62   SP   2007 Nov 9, 2:53am  

Duke said:
Look, I hate to harp on this, but I think it is impossible for a society to function on legal imparitives alone. Enforcement would be too expensive. Society needs moral persuassion; moral rights and wrongs. I am hoping this recession provides the impetus for a return to core US values: honesty, hard work, financial prudence, innovation (man I hate business plans whose sole purpose is to buy patents, then sue for their infringment), and compassion to name a few.

Agree with you, but my hope is somewhat tempered by the experience of the last few years.

After watching firsthand the evaporation of ethical behavior among executives during the dot-com days, I hoped that the dot-com bust would be the end of this - but sadly it only seems to have gotten worse. The phony revenue-recognition and insider stock placement games that pre-IPO dot-coms did seem like child's play compared to the stuff that happened since then.

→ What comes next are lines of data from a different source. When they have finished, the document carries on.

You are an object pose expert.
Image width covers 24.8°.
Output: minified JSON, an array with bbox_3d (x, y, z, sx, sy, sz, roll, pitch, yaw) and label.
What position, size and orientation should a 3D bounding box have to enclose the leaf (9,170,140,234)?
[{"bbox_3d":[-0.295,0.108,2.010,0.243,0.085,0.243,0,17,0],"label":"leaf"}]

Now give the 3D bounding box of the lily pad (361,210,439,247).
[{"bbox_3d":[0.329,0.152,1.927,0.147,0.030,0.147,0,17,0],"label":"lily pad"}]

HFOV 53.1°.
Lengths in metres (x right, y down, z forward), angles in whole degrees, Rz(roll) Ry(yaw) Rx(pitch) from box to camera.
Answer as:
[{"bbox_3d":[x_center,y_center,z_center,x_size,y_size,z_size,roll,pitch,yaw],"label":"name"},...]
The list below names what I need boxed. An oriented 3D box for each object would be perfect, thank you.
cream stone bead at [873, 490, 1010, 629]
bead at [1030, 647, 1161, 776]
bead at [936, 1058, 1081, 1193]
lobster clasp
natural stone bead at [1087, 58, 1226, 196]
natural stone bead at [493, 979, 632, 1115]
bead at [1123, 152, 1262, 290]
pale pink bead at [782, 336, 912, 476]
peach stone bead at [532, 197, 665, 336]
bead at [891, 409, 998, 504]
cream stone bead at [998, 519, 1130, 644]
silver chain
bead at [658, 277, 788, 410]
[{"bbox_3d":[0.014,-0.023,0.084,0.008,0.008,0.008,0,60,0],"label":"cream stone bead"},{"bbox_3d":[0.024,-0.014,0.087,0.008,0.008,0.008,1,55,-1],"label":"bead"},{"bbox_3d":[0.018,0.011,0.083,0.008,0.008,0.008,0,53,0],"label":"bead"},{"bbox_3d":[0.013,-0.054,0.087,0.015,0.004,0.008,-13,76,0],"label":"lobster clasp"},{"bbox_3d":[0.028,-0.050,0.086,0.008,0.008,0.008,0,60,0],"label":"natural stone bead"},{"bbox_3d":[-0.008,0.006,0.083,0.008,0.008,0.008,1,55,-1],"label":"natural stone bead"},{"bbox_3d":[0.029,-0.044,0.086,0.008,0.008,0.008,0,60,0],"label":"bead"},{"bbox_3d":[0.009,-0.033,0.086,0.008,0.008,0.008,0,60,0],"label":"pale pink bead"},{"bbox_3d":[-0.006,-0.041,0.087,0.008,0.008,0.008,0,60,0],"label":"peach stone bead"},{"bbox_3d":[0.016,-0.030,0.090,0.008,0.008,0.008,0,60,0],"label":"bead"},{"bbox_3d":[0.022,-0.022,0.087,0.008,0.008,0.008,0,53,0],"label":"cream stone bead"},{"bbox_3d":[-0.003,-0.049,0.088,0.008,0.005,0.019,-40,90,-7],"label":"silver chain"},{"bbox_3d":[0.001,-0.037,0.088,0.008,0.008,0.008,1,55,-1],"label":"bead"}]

63   SP   2007 Nov 9, 2:54am  

correction to the last sentence:
The phony revenue-recognition and insider stock placement games that pre-IPO dot-coms _played_ seem like child’s play compared to the stuff that happened since then.

64   Peter P   2007 Nov 9, 3:00am  

Society needs moral persuassion; moral rights and wrongs.

Morality sounds good on paper. But what is it in reality?

I have an answer: your morality is the competitive advantage of others.

65   SP   2007 Nov 9, 3:05am  

AUD-USD = 1.09
USD-JPY = 110.9
AUD-JPY = 101.3

Watch this space. Carry trade gets interesting.

66   Peter P   2007 Nov 9, 3:06am  

SP, may I ask which forex broker do you use?

67   SP   2007 Nov 9, 3:14am  

Peter P Says:
your morality is the competitive advantage of others.

It seems so, but it has been generally observed in animal societies that a habitual cheater fares less well than those who balance self-interest with pack-interest. All you need is to make the retribution loop a little more efficient... watching a habitual cheater get his head bitten off has a salutary effect on the opportunistic cheaters.

"Do you know what nemesismeans? A righteous infliction of retribution manifested by an 'orrible cunt..." :-)

68   Peter P   2007 Nov 9, 3:28am  

Humans are not animals.

Most of us even understand morality, though a few know how others understand morality.